-- Opening Marker --

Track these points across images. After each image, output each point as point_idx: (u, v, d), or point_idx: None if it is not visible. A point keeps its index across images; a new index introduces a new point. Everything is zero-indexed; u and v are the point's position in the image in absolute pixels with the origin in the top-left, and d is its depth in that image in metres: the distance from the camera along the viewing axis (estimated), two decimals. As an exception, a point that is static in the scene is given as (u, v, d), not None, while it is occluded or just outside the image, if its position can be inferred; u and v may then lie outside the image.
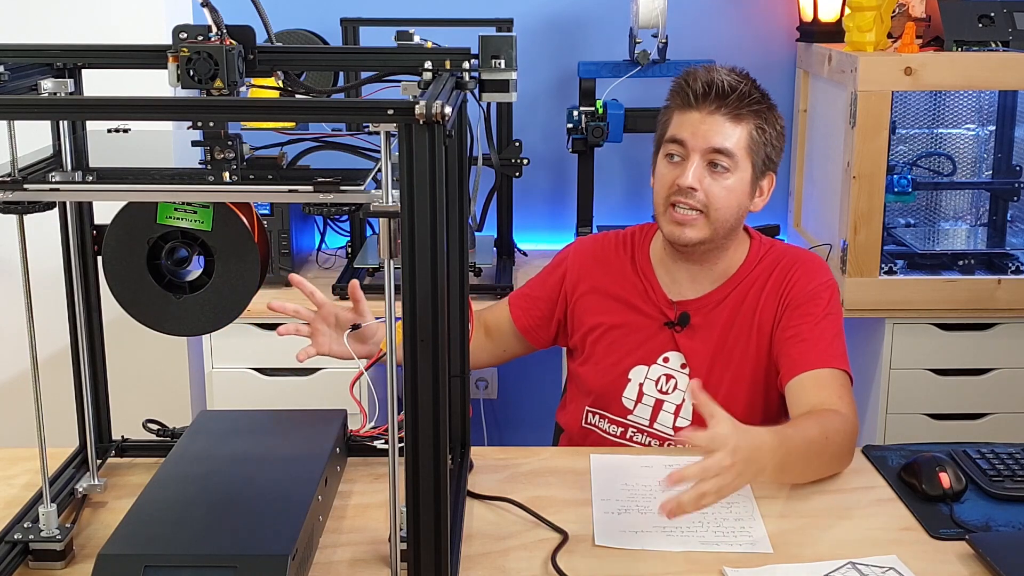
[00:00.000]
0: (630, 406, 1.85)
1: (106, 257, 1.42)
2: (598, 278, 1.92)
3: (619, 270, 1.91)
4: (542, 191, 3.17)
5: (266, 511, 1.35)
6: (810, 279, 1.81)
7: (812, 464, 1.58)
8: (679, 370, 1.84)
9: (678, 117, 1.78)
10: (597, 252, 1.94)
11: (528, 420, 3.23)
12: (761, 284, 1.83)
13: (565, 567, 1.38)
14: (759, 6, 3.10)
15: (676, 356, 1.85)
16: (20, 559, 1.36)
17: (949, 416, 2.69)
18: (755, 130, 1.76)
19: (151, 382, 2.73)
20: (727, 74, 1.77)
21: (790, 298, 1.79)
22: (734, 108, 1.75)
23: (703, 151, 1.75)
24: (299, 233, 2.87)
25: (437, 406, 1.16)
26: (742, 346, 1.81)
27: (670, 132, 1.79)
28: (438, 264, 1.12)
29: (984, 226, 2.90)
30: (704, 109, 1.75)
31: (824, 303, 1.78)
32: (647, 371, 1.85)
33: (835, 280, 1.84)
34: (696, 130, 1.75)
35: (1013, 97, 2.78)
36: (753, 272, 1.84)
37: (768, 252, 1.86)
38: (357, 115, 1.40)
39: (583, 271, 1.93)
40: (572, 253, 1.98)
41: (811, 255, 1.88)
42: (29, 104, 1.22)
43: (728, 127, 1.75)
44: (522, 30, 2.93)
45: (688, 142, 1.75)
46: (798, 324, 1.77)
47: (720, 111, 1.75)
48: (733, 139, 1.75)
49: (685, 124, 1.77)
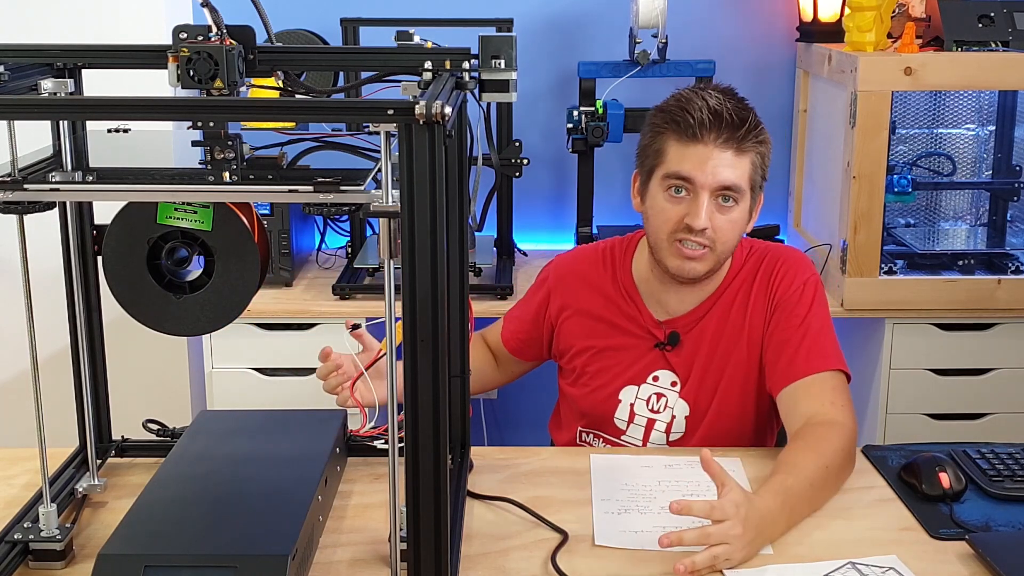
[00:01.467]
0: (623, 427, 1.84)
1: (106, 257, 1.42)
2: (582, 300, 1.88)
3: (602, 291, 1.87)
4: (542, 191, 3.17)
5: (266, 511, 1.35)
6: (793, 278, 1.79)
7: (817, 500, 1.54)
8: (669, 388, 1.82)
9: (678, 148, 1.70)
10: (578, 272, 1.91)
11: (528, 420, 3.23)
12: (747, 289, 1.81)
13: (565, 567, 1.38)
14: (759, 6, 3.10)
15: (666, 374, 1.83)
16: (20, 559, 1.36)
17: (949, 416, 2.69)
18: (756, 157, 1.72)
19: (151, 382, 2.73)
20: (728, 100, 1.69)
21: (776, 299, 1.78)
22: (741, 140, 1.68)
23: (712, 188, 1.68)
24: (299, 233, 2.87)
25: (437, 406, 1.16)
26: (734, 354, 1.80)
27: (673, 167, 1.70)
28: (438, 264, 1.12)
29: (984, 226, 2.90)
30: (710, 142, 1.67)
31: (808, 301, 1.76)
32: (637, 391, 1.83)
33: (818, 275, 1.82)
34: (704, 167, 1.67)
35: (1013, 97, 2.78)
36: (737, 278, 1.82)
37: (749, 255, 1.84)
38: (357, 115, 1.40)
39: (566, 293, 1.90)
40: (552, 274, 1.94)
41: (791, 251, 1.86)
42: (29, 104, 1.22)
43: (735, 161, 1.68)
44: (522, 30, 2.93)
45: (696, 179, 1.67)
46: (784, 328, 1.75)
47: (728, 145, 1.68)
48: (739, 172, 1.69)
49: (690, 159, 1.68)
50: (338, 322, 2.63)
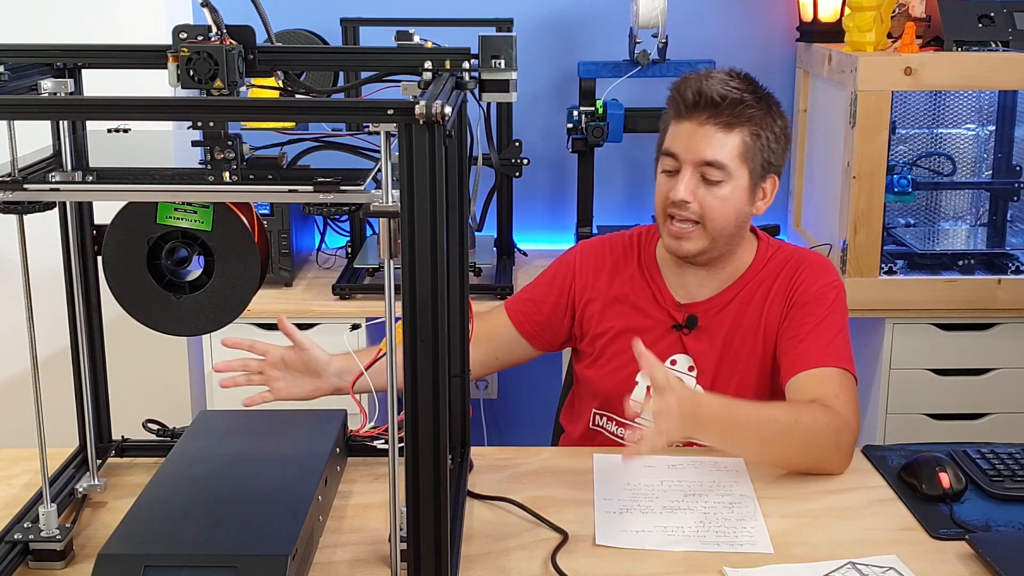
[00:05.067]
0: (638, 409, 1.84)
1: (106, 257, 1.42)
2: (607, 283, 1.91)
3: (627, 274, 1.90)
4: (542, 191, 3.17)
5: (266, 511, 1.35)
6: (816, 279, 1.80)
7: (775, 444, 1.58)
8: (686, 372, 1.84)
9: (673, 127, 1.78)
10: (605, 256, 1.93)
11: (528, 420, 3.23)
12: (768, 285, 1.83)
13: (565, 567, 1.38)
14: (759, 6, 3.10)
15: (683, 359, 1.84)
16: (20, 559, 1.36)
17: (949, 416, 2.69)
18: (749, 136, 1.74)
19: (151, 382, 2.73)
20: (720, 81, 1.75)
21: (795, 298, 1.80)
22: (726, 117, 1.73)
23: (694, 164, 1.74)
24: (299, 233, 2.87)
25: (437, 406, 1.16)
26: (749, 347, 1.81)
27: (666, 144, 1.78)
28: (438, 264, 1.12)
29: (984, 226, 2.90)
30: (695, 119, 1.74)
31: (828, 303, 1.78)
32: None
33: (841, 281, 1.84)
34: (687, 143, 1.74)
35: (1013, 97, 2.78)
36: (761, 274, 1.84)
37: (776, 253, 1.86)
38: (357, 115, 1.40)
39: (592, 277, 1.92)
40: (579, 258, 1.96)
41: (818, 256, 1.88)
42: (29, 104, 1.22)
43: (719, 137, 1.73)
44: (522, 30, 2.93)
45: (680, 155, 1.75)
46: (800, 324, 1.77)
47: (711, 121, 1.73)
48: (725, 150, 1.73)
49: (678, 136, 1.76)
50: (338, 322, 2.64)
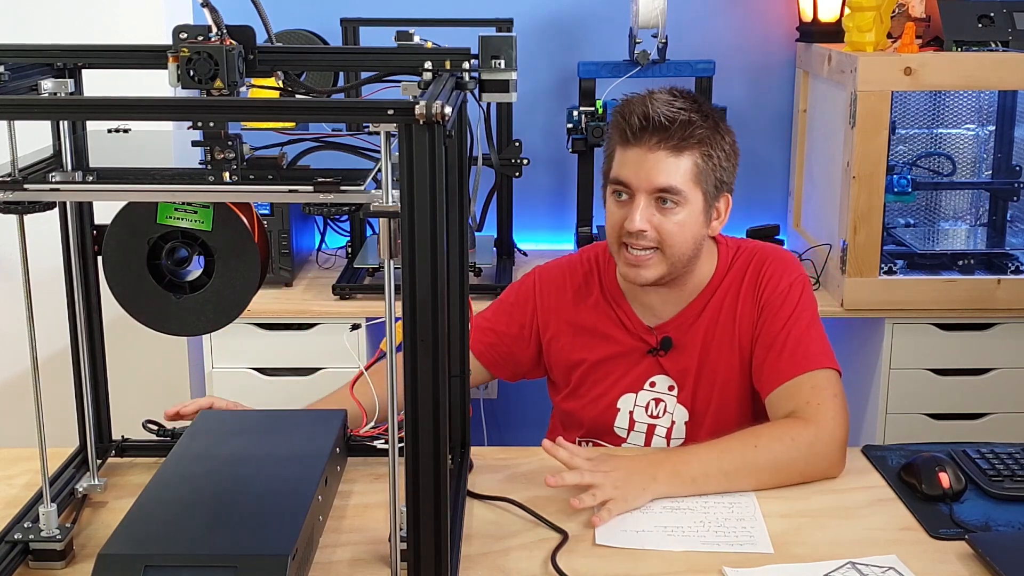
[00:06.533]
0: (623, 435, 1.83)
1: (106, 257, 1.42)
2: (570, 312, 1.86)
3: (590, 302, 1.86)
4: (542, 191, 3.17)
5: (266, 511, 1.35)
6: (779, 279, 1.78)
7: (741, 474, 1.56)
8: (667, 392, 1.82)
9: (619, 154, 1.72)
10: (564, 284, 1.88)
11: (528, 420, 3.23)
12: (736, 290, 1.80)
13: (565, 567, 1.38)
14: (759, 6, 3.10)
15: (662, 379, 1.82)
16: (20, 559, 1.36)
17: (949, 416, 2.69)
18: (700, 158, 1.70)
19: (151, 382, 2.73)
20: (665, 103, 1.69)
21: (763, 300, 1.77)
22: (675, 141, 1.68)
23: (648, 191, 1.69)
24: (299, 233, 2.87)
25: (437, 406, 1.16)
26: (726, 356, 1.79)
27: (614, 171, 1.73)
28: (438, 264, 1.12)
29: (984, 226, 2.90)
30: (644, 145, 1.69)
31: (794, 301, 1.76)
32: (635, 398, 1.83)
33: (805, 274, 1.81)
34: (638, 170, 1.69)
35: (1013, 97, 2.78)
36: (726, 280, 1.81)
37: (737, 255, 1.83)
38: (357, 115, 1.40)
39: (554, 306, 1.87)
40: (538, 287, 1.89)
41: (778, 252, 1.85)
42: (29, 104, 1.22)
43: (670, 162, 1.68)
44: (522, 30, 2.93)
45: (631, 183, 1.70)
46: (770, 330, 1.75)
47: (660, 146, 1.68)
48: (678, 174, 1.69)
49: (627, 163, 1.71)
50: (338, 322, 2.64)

-- Closing Marker --

Task to complete:
Copy all records exactly, no images.

Your solution:
Track these points across images. After each image, output each point as point_idx: (u, v, d), or point_idx: None if it is not visible. A point keeps its index across images; a new index introduces a new point. Everything is zero-indexed; u and v are the point's position in the image in absolute pixels with the origin in the top-left, and d is its depth in that image in metres: the distance from the camera along the viewing axis (estimated), two decimals. As an exception, a point that is static in the scene is given as (u, v, d), not None, while it is occluded or just outside the image, if its position can be inferred; u and v may then lie outside the image.
[00:00.000]
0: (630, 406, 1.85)
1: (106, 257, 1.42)
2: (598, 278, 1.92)
3: (619, 270, 1.91)
4: (542, 191, 3.17)
5: (266, 511, 1.35)
6: (810, 279, 1.81)
7: (812, 464, 1.58)
8: (679, 370, 1.84)
9: (678, 117, 1.78)
10: (597, 252, 1.94)
11: (528, 420, 3.23)
12: (761, 284, 1.83)
13: (565, 567, 1.38)
14: (759, 6, 3.10)
15: (676, 356, 1.85)
16: (20, 559, 1.36)
17: (949, 416, 2.69)
18: (755, 130, 1.76)
19: (151, 382, 2.73)
20: (727, 74, 1.77)
21: (790, 298, 1.79)
22: (734, 108, 1.75)
23: (703, 151, 1.75)
24: (299, 233, 2.87)
25: (437, 406, 1.16)
26: (742, 346, 1.81)
27: (670, 132, 1.79)
28: (438, 264, 1.12)
29: (984, 226, 2.90)
30: (704, 109, 1.75)
31: (824, 303, 1.78)
32: (647, 371, 1.85)
33: (835, 280, 1.84)
34: (696, 130, 1.75)
35: (1013, 97, 2.78)
36: (753, 272, 1.84)
37: (768, 252, 1.86)
38: (357, 115, 1.40)
39: (583, 271, 1.93)
40: (572, 253, 1.98)
41: (811, 255, 1.88)
42: (29, 104, 1.22)
43: (728, 127, 1.75)
44: (522, 30, 2.93)
45: (688, 142, 1.75)
46: (798, 324, 1.77)
47: (720, 111, 1.75)
48: (733, 139, 1.75)
49: (685, 124, 1.77)
[00:01.467]
0: (623, 427, 1.84)
1: (106, 257, 1.42)
2: (582, 300, 1.88)
3: (602, 291, 1.87)
4: (542, 191, 3.17)
5: (266, 511, 1.35)
6: (793, 278, 1.79)
7: (817, 500, 1.54)
8: (669, 388, 1.82)
9: (678, 148, 1.70)
10: (578, 272, 1.91)
11: (528, 420, 3.23)
12: (747, 289, 1.81)
13: (565, 567, 1.38)
14: (759, 6, 3.10)
15: (666, 374, 1.83)
16: (20, 559, 1.36)
17: (949, 416, 2.69)
18: (756, 157, 1.72)
19: (151, 382, 2.73)
20: (728, 100, 1.69)
21: (776, 299, 1.78)
22: (741, 140, 1.68)
23: (712, 188, 1.68)
24: (299, 233, 2.87)
25: (437, 406, 1.16)
26: (734, 354, 1.80)
27: (673, 167, 1.70)
28: (438, 264, 1.12)
29: (984, 226, 2.90)
30: (710, 142, 1.67)
31: (808, 301, 1.76)
32: (637, 391, 1.83)
33: (818, 275, 1.82)
34: (704, 167, 1.67)
35: (1013, 97, 2.78)
36: (737, 278, 1.82)
37: (749, 255, 1.84)
38: (357, 115, 1.40)
39: (566, 293, 1.90)
40: (552, 274, 1.94)
41: (791, 251, 1.86)
42: (29, 104, 1.22)
43: (735, 161, 1.68)
44: (522, 30, 2.93)
45: (696, 179, 1.67)
46: (784, 328, 1.75)
47: (728, 145, 1.68)
48: (739, 172, 1.69)
49: (690, 159, 1.68)
50: (338, 322, 2.63)
[00:05.067]
0: (638, 409, 1.84)
1: (106, 257, 1.42)
2: (607, 283, 1.91)
3: (627, 274, 1.90)
4: (542, 191, 3.17)
5: (266, 511, 1.35)
6: (816, 279, 1.80)
7: (775, 444, 1.58)
8: (686, 372, 1.84)
9: (673, 127, 1.78)
10: (605, 256, 1.93)
11: (528, 420, 3.23)
12: (768, 285, 1.83)
13: (565, 567, 1.38)
14: (759, 6, 3.10)
15: (683, 359, 1.84)
16: (20, 559, 1.36)
17: (949, 416, 2.69)
18: (749, 136, 1.74)
19: (151, 382, 2.73)
20: (720, 81, 1.75)
21: (795, 298, 1.80)
22: (726, 117, 1.73)
23: (694, 164, 1.74)
24: (299, 233, 2.87)
25: (437, 406, 1.16)
26: (749, 347, 1.81)
27: (666, 144, 1.78)
28: (438, 264, 1.12)
29: (984, 226, 2.90)
30: (695, 119, 1.74)
31: (828, 303, 1.78)
32: None
33: (841, 281, 1.84)
34: (687, 143, 1.74)
35: (1013, 97, 2.78)
36: (761, 274, 1.84)
37: (776, 253, 1.86)
38: (357, 115, 1.40)
39: (592, 277, 1.92)
40: (579, 258, 1.96)
41: (818, 256, 1.88)
42: (29, 104, 1.22)
43: (719, 137, 1.73)
44: (522, 30, 2.93)
45: (680, 155, 1.75)
46: (800, 324, 1.77)
47: (711, 121, 1.73)
48: (725, 150, 1.73)
49: (678, 136, 1.76)
50: (338, 322, 2.64)
[00:06.533]
0: (623, 435, 1.83)
1: (106, 257, 1.42)
2: (570, 312, 1.86)
3: (590, 302, 1.86)
4: (542, 191, 3.17)
5: (266, 511, 1.35)
6: (779, 279, 1.78)
7: (741, 474, 1.56)
8: (667, 392, 1.82)
9: (619, 154, 1.72)
10: (564, 284, 1.88)
11: (528, 420, 3.23)
12: (736, 290, 1.80)
13: (565, 567, 1.38)
14: (759, 6, 3.10)
15: (662, 379, 1.82)
16: (20, 559, 1.36)
17: (949, 416, 2.69)
18: (700, 158, 1.70)
19: (151, 382, 2.73)
20: (665, 103, 1.69)
21: (763, 300, 1.77)
22: (675, 141, 1.68)
23: (648, 191, 1.69)
24: (299, 233, 2.87)
25: (437, 406, 1.16)
26: (726, 356, 1.79)
27: (614, 171, 1.73)
28: (438, 264, 1.12)
29: (984, 226, 2.90)
30: (644, 145, 1.69)
31: (794, 301, 1.76)
32: (635, 398, 1.83)
33: (805, 274, 1.81)
34: (638, 170, 1.69)
35: (1013, 97, 2.78)
36: (726, 280, 1.81)
37: (737, 255, 1.83)
38: (357, 115, 1.40)
39: (554, 306, 1.87)
40: (538, 287, 1.89)
41: (778, 252, 1.85)
42: (29, 104, 1.22)
43: (670, 162, 1.68)
44: (522, 30, 2.93)
45: (631, 183, 1.70)
46: (770, 330, 1.75)
47: (660, 146, 1.68)
48: (678, 174, 1.69)
49: (627, 163, 1.71)
50: (338, 322, 2.64)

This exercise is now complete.